An important theme in Scharlieb's writings was the importance of including a female point of view, in both medical and legislative arenas. This principle was also shown in her commitment to providing medical care for women in India.

Scharlieb was concerned with the issues of "racial degeneration" and "social purity". As such, she advocated for state support for mothers, so that they might produce a healthy next generation.

As a feminist she drew heavily on the theories of race superiority and argued that it was only natural that greater equality between the sexes in Britain should be achieved owing to their racial similarity. As a matter of fact, she argued, there is more physical, mental and moral resemblance "between an Englishman and an Englishwoman … than there is between an Englishman and a Bantu or Hottentot man."

==Writings==
- A Woman's Words to Women (1895)
- The Mother's Guide to the Health and Care of her Children (1905)
- Womanhood and Race-regeneration (1912)
- The Seven Ages of Woman (1915)
- The Hope of the Future (1916)
- The Welfare of the Expectant Mother (1919)
- What Mothers must tell their Children (National Council for Combating Venereal Diseases. N.C.25.) (1925)
- Yet a More Excellent Way (novel) (1929)

Dr Scharlieb wrote an autobiography late in life.
- Reminiscences, Dr Mary Scharlieb C.B.E., J.P. (1924). London:Williams and Norgate

== Family ==
The Scharliebs had three children, two sons (born 1866 and 1870) and a daughter (born 1868).

==Legacy==
In 1930, it was decided that a ward in the Royal Free Hospital would be named after her following construction of a new gynaecological and obstetrical unit at the hospital.

--- --- ---

* **REQUIRED ACTIONS**:
A – Echo the passage on Mary Scharlieb above word for word, starting at "As a feminist" and ending at "and Race-regeneration (1912)".
B – According to the passage on Mary Scharlieb, in what year was it decided that a ward in the Royal Free Hospital would be named after her?
C – Render this sentence from the passage on Mary Scharlieb into Spanish: "The Scharliebs had three children, two sons (born 1866 and 1870) and a daughter (born 1868)."

--- --- ---

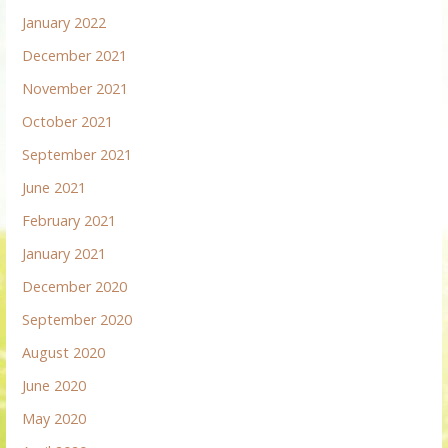
January 2022
December 2021
November 2021
October 2021
September 2021
June 2021
February 2021
January 2021
December 2020
September 2020
August 2020
June 2020
May 2020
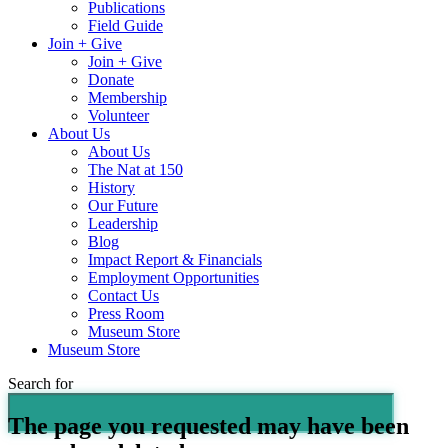
Publications
Field Guide
Join + Give
Join + Give
Donate
Membership
Volunteer
About Us
About Us
The Nat at 150
History
Our Future
Leadership
Blog
Impact Report & Financials
Employment Opportunities
Contact Us
Press Room
Museum Store
Museum Store
Search for
The page you requested may have been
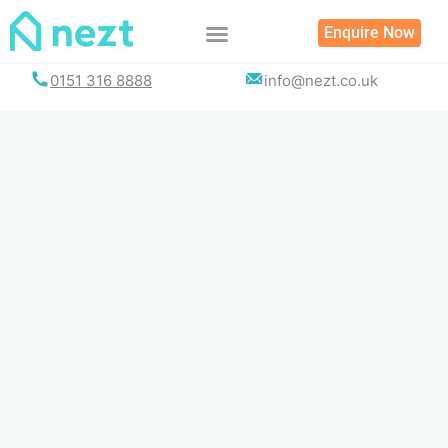
Skip
Enquire Now
to
content
0151 316 8888
info@nezt.co.uk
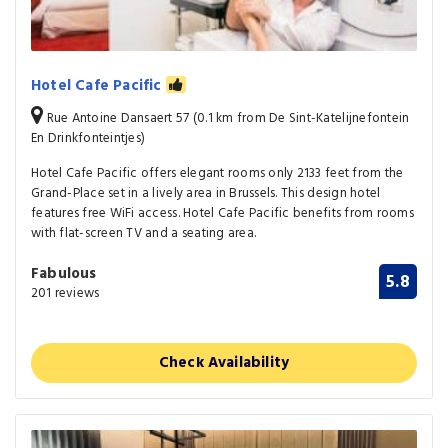
Hotel Cafe Pacific
Rue Antoine Dansaert 57 (0.1 km from De Sint-Katelijnefontein
En Drinkfonteintjes)
Hotel Cafe Pacific offers elegant rooms only 2133 feet from the
Grand-Place set in a lively area in Brussels. This design hotel
features free WiFi access. Hotel Cafe Pacific benefits from rooms
with flat-screen TV and a seating area.
Fabulous
5.8
201 reviews
Check Availability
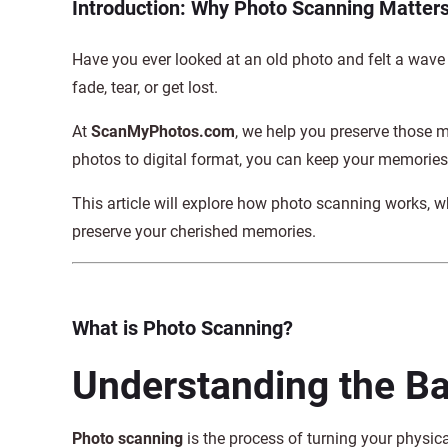
Introduction: Why Photo Scanning Matter
Have you ever looked at an old photo and felt a wave
fade, tear, or get lost.
At
ScanMyPhotos.com
, we help you preserve those
photos to digital format, you can keep your memories 
This article will explore how photo scanning works, wh
preserve your cherished memories.
What is Photo Scanning?
Understanding the Ba
Photo scanning
is the process of turning your physic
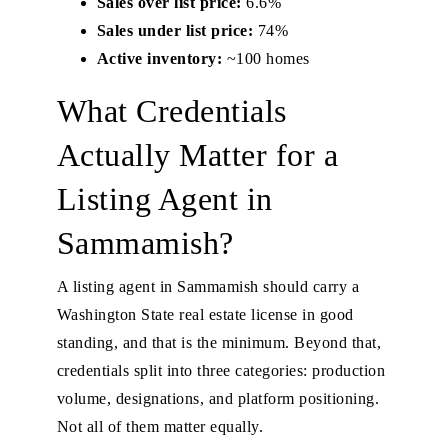
Sales over list price:
6.6%
Sales under list price:
74%
Active inventory:
~100 homes
What Credentials
Actually Matter for a
Listing Agent in
Sammamish?
A listing agent in Sammamish should carry a
Washington State real estate license in good
standing, and that is the minimum. Beyond that,
credentials split into three categories: production
volume, designations, and platform positioning.
Not all of them matter equally.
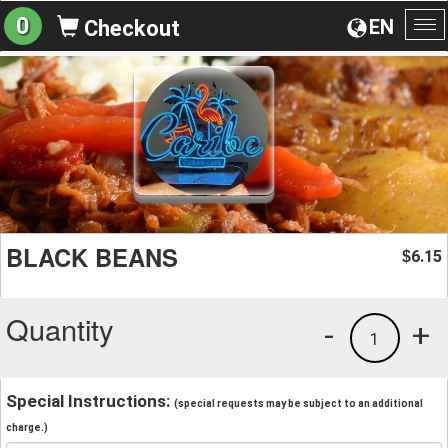
0
EN
Checkout
To
na
BLACK BEANS
6.15
$
Quantity
-
+
1
Special Instructions:
(special requests may be subject to an additional
charge.)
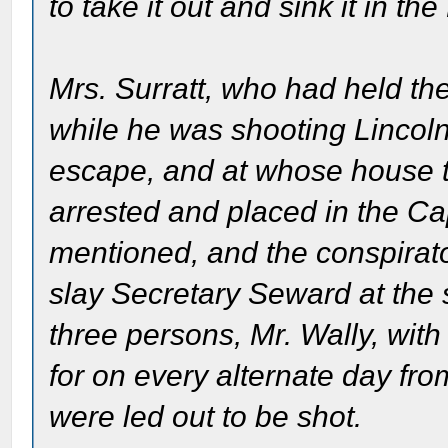
to take it out and sink it in th
Mrs. Surratt, who had held the
while he was shooting Lincol
escape, and at whose house 
arrested and placed in the Ca
mentioned, and the conspirato
slay Secretary Seward at the
three persons, Mr. Wally, with
for on every alternate day from
were led out to be shot.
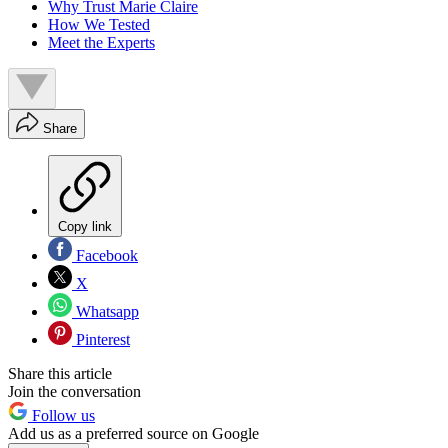
Why Trust Marie Claire
How We Tested
Meet the Experts
Share
Copy link
Facebook
X
Whatsapp
Pinterest
Share this article
Join the conversation
Follow us
Add us as a preferred source on Google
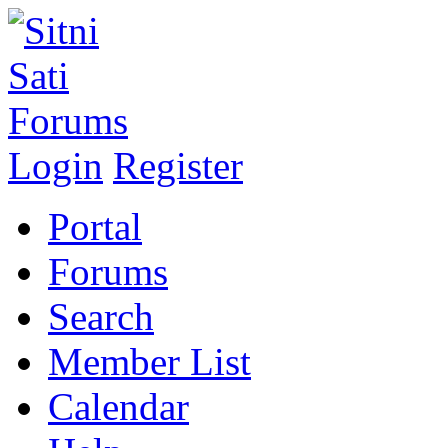
Login
Register
Portal
Forums
Search
Member List
Calendar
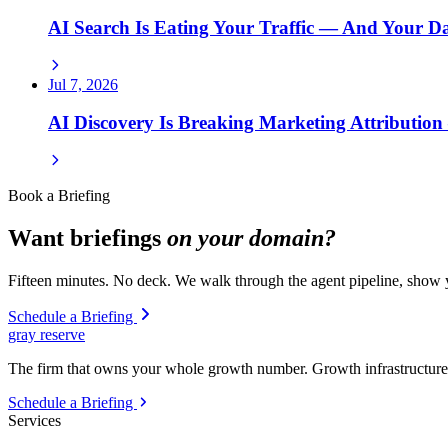
AI Search Is Eating Your Traffic — And Your 
Jul 7, 2026
AI Discovery Is Breaking Marketing Attributio
Book a Briefing
Want briefings
on your domain?
Fifteen minutes. No deck. We walk through the agent pipeline, show y
Schedule a Briefing
gray reserve
The firm that owns your whole growth number. Growth infrastructure 
Schedule a Briefing
Services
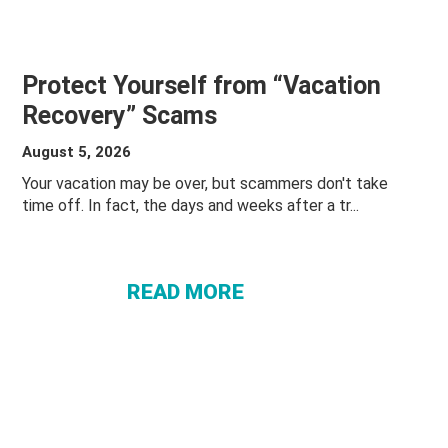
Protect Yourself from “Vacation
Recovery” Scams
August 5, 2026
Your vacation may be over, but scammers don't take
ABOUT
time off. In fact, the days and weeks after a tr...
PROTECT
YOURSELF
FROM
READ MORE
“VACATION
RECOVERY”
SCAMS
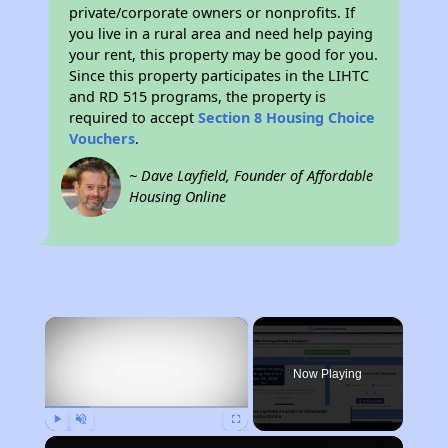
private/corporate owners or nonprofits. If
you live in a rural area and need help paying
your rent, this property may be good for you.
Since this property participates in the LIHTC
and RD 515 programs, the property is
required to accept
Section 8 Housing Choice
Vouchers
.
~ Dave Layfield, Founder of Affordable
Housing Online
×
Now Playing
Play
Unmute
Fullscreen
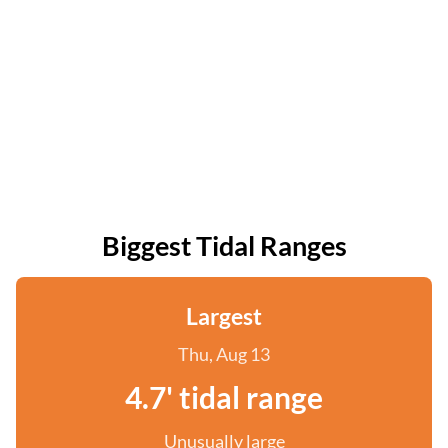
Biggest Tidal Ranges
Largest
Thu, Aug 13
4.7' tidal range
Unusually large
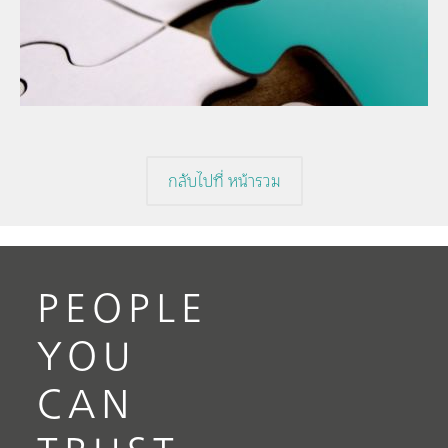
// Article
The
// Food & beverage
mis
// Raw materials
กลับไปที่ หน้ารวม
PEOPLE
YOU
CAN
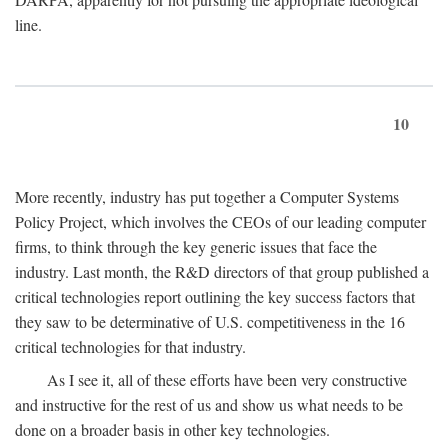
line.
10
More recently, industry has put together a Computer Systems
Policy Project, which involves the CEOs of our leading computer
firms, to think through the key generic issues that face the
industry. Last month, the R&D directors of that group published a
critical technologies report outlining the key success factors that
they saw to be determinative of U.S. competitiveness in the 16
critical technologies for that industry.
As I see it, all of these efforts have been very constructive
and instructive for the rest of us and show us what needs to be
done on a broader basis in other key technologies.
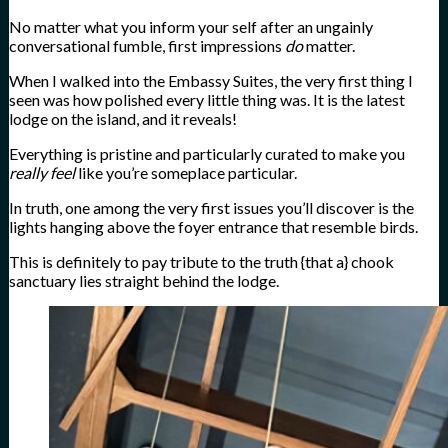
No matter what you inform your self after an ungainly
conversational fumble, first impressions
do
matter.
When I walked into the Embassy Suites, the very first thing I
seen was how polished every little thing was. It is the latest
lodge on the island, and it reveals!
Everything is pristine and particularly curated to make you
really feel
like you’re someplace particular.
In truth, one among the very first issues you’ll discover is the
lights hanging above the foyer entrance that resemble birds.
This is definitely to pay tribute to the truth {that a} chook
sanctuary lies straight behind the lodge.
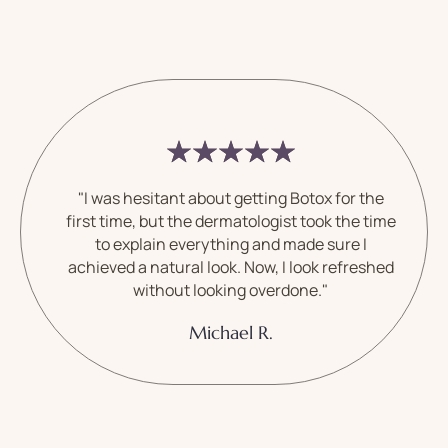
"I was hesitant about getting Botox for the
first time, but the dermatologist took the time
to explain everything and made sure I
achieved a natural look. Now, I look refreshed
without looking overdone."
Michael R.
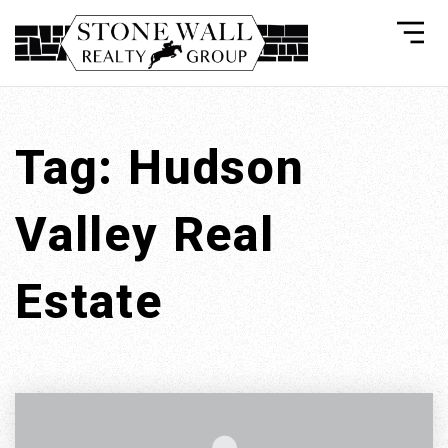
Tag: Hudson
Valley Real
Estate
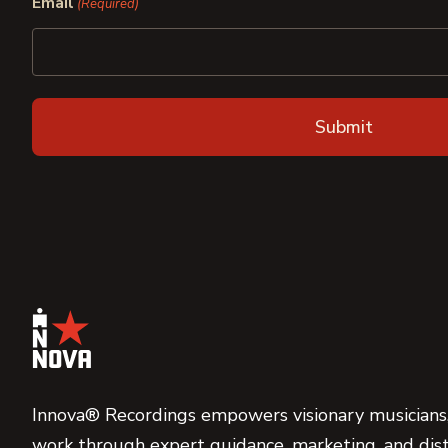
Email
(Required)
Innova® Recordings empowers visionary musicians,
work through expert guidance, marketing, and dist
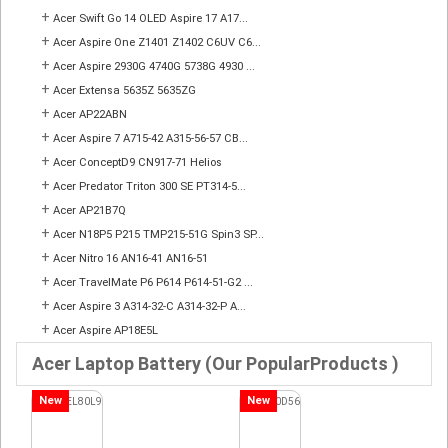
+
Acer Swift Go 14 OLED Aspire 17 A17...
+
Acer Aspire One Z1401 Z1402 C6UV C6...
+
Acer Aspire 2930G 4740G 5738G 4930 ...
+
Acer Extensa 5635Z 5635ZG
+
Acer AP22ABN
+
Acer Aspire 7 A715-42 A315-56-57 CB...
+
Acer ConceptD9 CN917-71 Helios
+
Acer Predator Triton 300 SE PT314-5...
+
Acer AP21B7Q
+
Acer N18P5 P215 TMP215-51G Spin3 SP...
+
Acer Nitro 16 AN16-41 AN16-51
+
Acer TravelMate P6 P614 P614-51-G2 ...
+
Acer Aspire 3 A314-32-C A314-32-P A...
+
Acer Aspire AP18E5L
Acer Laptop Battery (Our PopularProducts )
New
New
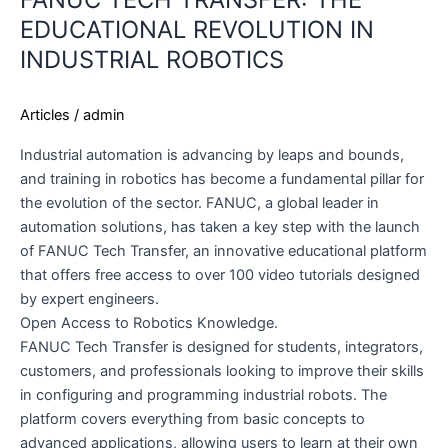
EDUCATIONAL REVOLUTION IN
INDUSTRIAL ROBOTICS
Articles
/
admin
Industrial automation is advancing by leaps and bounds,
and training in robotics has become a fundamental pillar for
the evolution of the sector. FANUC, a global leader in
automation solutions, has taken a key step with the launch
of FANUC Tech Transfer, an innovative educational platform
that offers free access to over 100 video tutorials designed
by expert engineers.
Open Access to Robotics Knowledge.
FANUC Tech Transfer is designed for students, integrators,
customers, and professionals looking to improve their skills
in configuring and programming industrial robots. The
platform covers everything from basic concepts to
advanced applications, allowing users to learn at their own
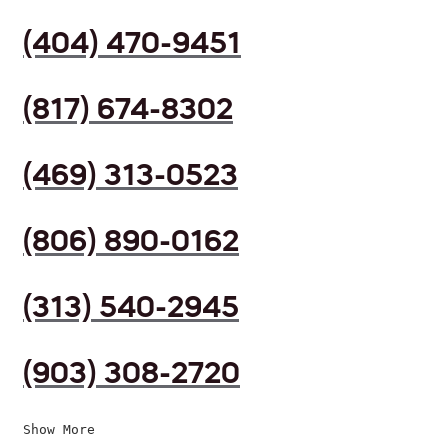
(404) 470-9451
(817) 674-8302
(469) 313-0523
(806) 890-0162
(313) 540-2945
(903) 308-2720
Show More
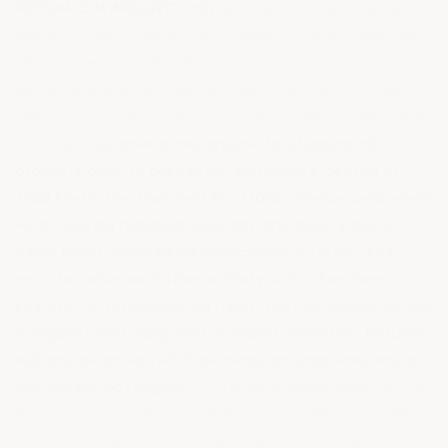
RETURN & WARRANTY POLICY:
Returns are accepted on
domestic sales only, within 30 days of the purchase date,
all sales are final after 30 days. Returns are not accepted
on the following: discounted orders, custom size orders,
special color orders, Armor Tiles, Armor Mats or Renew It
Coating.
Customer is responsible for shipping all
products back to our central warehouse located at
1260 North Ave, Plainfield NJ 07062 . Please send email
with tracking numbers, quantity and description of
items being returned for verification of return. Kits
must be returned in their entirety, individual items of
kits are not returnable. All items must be unopened and
in original packaging and in original condition. Returns
will only be accepted if the items are unopened and in
the original packaging.
Customer is responsible for final
fit and proper application of all products. Please double
check your order to ensure accuracy and compliance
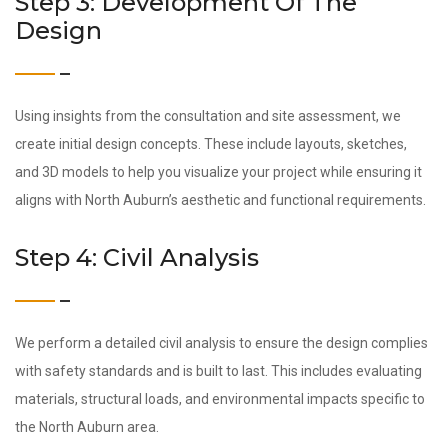
Step 3: Development Of The
Design
Using insights from the consultation and site assessment, we
create initial design concepts. These include layouts, sketches,
and 3D models to help you visualize your project while ensuring it
aligns with North Auburn’s aesthetic and functional requirements.
Step 4: Civil Analysis
We perform a detailed civil analysis to ensure the design complies
with safety standards and is built to last. This includes evaluating
materials, structural loads, and environmental impacts specific to
the North Auburn area.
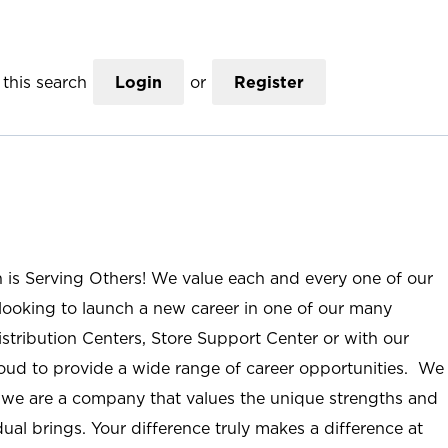
this search
Login
or
Register
n is Serving Others! We value each and every one of our
ooking to launch a new career in one of our many
istribution Centers, Store Support Center or with our
roud to provide a wide range of career opportunities. We
; we are a company that values the unique strengths and
ual brings. Your difference truly makes a difference at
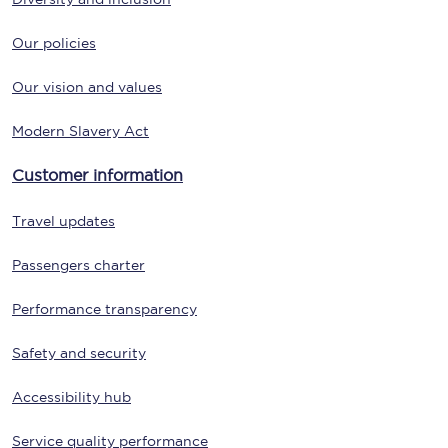
Our policies
Our vision and values
Modern Slavery Act
Customer information
Travel updates
Passengers charter
Performance transparency
Safety and security
Accessibility hub
Service quality performance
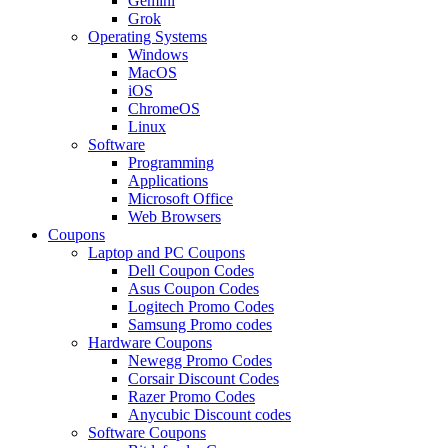
Gemini
Grok
Operating Systems
Windows
MacOS
iOS
ChromeOS
Linux
Software
Programming
Applications
Microsoft Office
Web Browsers
Coupons
Laptop and PC Coupons
Dell Coupon Codes
Asus Coupon Codes
Logitech Promo Codes
Samsung Promo codes
Hardware Coupons
Newegg Promo Codes
Corsair Discount Codes
Razer Promo Codes
Anycubic Discount codes
Software Coupons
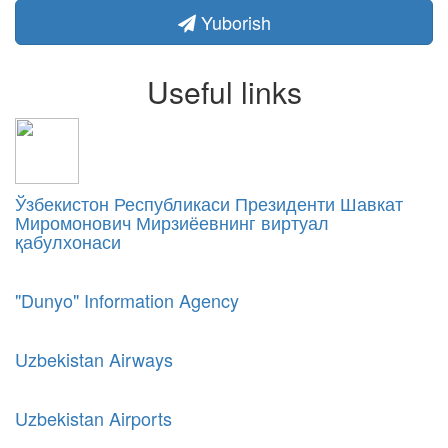
Yuborish
Useful links
Ўзбекистон Республикаси Президенти Шавкат
Миромонович Мирзиёевнинг виртуал
қабулхонаси
"Dunyo" Information Agency
Uzbekistan Airways
Uzbekistan Airports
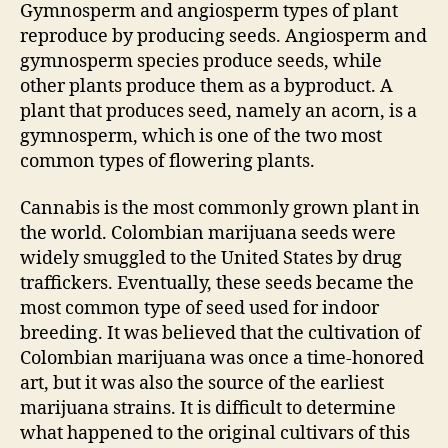
Gymnosperm and angiosperm types of plant
reproduce by producing seeds. Angiosperm and
gymnosperm species produce seeds, while
other plants produce them as a byproduct. A
plant that produces seed, namely an acorn, is a
gymnosperm, which is one of the two most
common types of flowering plants.
Cannabis is the most commonly grown plant in
the world. Colombian marijuana seeds were
widely smuggled to the United States by drug
traffickers. Eventually, these seeds became the
most common type of seed used for indoor
breeding. It was believed that the cultivation of
Colombian marijuana was once a time-honored
art, but it was also the source of the earliest
marijuana strains. It is difficult to determine
what happened to the original cultivars of this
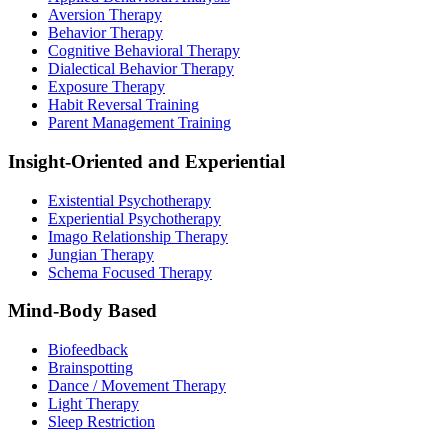
Aversion Therapy
Behavior Therapy
Cognitive Behavioral Therapy
Dialectical Behavior Therapy
Exposure Therapy
Habit Reversal Training
Parent Management Training
Insight-Oriented and Experiential
Existential Psychotherapy
Experiential Psychotherapy
Imago Relationship Therapy
Jungian Therapy
Schema Focused Therapy
Mind-Body Based
Biofeedback
Brainspotting
Dance / Movement Therapy
Light Therapy
Sleep Restriction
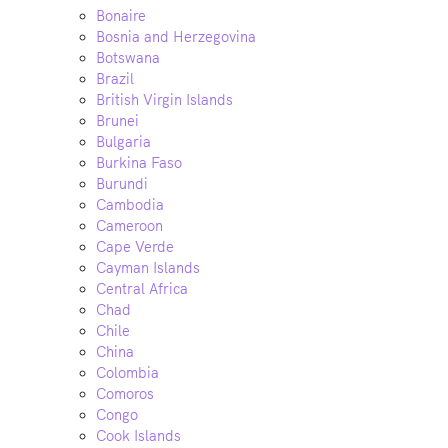
Bonaire
Bosnia and Herzegovina
Botswana
Brazil
British Virgin Islands
Brunei
Bulgaria
Burkina Faso
Burundi
Cambodia
Cameroon
Cape Verde
Cayman Islands
Central Africa
Chad
Chile
China
Colombia
Comoros
Congo
Cook Islands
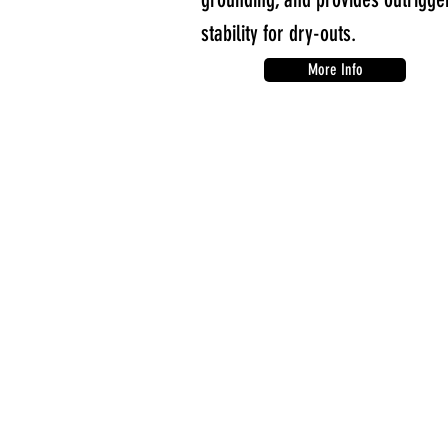
stability for dry-outs.
More Info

--- --- ---

* **RESULTS IN ORDER**:
A –
As a feminist she drew heavily on the theories of race superiority and argued that it was only natural that greater equality between the sexes in Britain should be achieved owing to their racial similarity. As a matter of fact, she argued, there is more physical, mental and moral resemblance "between an Englishman and an Englishwoman … than there is between an Englishman and a Bantu or Hottentot man."

==Writings==
- A Woman's Words to Women (1895)
- The Mother's Guide to the Health and Care of her Children (1905)
- Womanhood and Race-regeneration (1912)

B – 1930

C – Los Scharlieb tuvieron tres hijos, dos varones (nacidos en 1866 y 1870) y una hija (nacida en 1868).